Ha llegado el invierno, pero desde esta butaca por mucho que me esfuerce no veo caer copos blancos. Aquí la habitación está caldeada, y hasta las flores parecen de verano. Entonces las estaciones se diferenciaban, te morías de frío o te asabas con el calor. Ahora todo transcurre en una constante placidez que se soluciona con una chaqueta más ligera o más abrigada.
Matilde coge una galleta de la bandeja y el dulce sabor se deshace entre su renovada dentadura. Mira el reloj de la pared. Ya son las cinco y media. Hortensia se está retrasando, hoy vendrá con Julieta. ¡Julieta! Esa niña vivaracha y sonriente, todo lo mira y todo lo pregunta. No se parece a su madre, ella no se interesaba por nada más que por lo obvio, nunca se pareció a mí, pero Julieta… La pequeña me interroga sobre el pasado, quiere saber… Ciertas cosas es mejor ignorar.
—¿Tienes algún secreto, abuela? —preguntó hace unas tardes cuando me vio con mi caja de fotos.
—Muchos, cariño —le respondí.
Y le conté algunos de esos conocidos por cualquiera que haya vivido en la Sierra de Los Ancares. El nuestro, querido, ese no se lo conté. Ese está guardado en las tumbas del pueblo, con aquellos que lo vivieron y que ya no están. Fue un escándalo, un escándalo de amor y muerte.

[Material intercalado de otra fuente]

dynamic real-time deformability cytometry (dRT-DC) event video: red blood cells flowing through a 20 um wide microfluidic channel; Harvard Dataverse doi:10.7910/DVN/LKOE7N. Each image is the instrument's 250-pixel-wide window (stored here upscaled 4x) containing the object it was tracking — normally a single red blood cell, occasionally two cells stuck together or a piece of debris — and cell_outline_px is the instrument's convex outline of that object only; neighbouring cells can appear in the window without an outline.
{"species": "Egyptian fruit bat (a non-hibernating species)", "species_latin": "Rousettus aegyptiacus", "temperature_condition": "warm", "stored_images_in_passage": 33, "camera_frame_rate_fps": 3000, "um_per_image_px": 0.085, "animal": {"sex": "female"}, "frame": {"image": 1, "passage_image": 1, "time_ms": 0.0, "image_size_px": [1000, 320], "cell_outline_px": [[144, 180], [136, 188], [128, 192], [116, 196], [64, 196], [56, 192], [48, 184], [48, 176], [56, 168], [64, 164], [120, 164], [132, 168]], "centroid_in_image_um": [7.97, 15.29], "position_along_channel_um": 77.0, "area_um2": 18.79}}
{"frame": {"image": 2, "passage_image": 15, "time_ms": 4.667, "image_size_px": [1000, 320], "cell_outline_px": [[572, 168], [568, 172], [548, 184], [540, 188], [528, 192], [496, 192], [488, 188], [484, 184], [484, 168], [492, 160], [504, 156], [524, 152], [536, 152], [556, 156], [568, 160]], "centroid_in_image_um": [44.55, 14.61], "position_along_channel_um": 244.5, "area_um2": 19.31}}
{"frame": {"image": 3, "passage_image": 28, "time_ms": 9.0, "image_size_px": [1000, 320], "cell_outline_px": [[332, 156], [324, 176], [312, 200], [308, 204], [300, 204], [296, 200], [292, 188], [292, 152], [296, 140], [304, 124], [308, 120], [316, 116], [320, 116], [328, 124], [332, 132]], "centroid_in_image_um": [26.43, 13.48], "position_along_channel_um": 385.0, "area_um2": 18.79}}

Como la Capuleto que llevaba tu nombre, yo me enamoré de la persona equivocada. Equivocada para los demás, porque para los personajes de esa tragedia, es decir, nosotros, fue la gran pasión. Un inmenso fuego apagado por una enorme nevada.
Matilde mira la foto remitida por quien fuera su gran amiga y confidente, esa mujer menuda que aún vive en la Sierra al cuidado de sus nietos. La imagen muestra la iglesia a lo lejos, a través de una cortina de niebla… Como aquella mañana. En esta falta algo. La escena final, esa en espera de la caída del telón para que el auditorio libere sus lágrimas.
Mi hermano tenía otros proyectos para mí: El buen Teodosio, un hacendado viudo, con dos hijos y un patrimonio para cubrir las deudas de la familia. El día de autos me ayudó a levantarme del suelo helado en el que estaba tendido mi Montesco y en cuya sangre pretendí ahogarme. Mi hermano continuaba con la escopeta en la mano, gritando que se había merecido el disparo, que nadie se llevaba a una joven de su familia sin pedir permiso. Después, el mortal silencio se instaló en el paisaje, y en esa calma triste se veía a lo lejos la vidriera encendida de la iglesia que salpicaba la gélida oscuridad, resaltando la blancura de la nieve. Pero la quietud se rompió con la repetición de tu nombre, que mi voz lanzaba a los lugares más remotos para devolverlo con ecos prolongados.
Durante mucho tiempo recordaría cómo el hijo mayor de mi madre me arrebató del abrazo de quien más tarde iba a ser mi marido, Teodosio, para llevarme a la iglesia y hundir mi cabeza en la pila «puede que el agua bendita limpie tus pecados», me dijo. Aún conservo la cicatriz del canto del mármol en la mejilla. Teodosio me llevó a su casa, me convirtió en su esposa y tanto él como sus hijos dieron calor a mi cuerpo y a mi alma.
Bajo el efecto hipnótico de la rutina empecé a encontrar mi espacio en ese hogar. Después llegó tu madre. Hortensia fue sietemesina, eso es lo que dijimos en el pueblo, lo que aceptaron sus hermanos y lo que figura en el álbum familiar.
La anciana vuelve a mirar la foto. Acaricia la fachada de la iglesia y se levanta de la butaca en busca de su esmalte de uñas. Desenrosca el tapón y con el pequeño pincel dibuja un reguero rojo en la colina que baja hacia la cañada.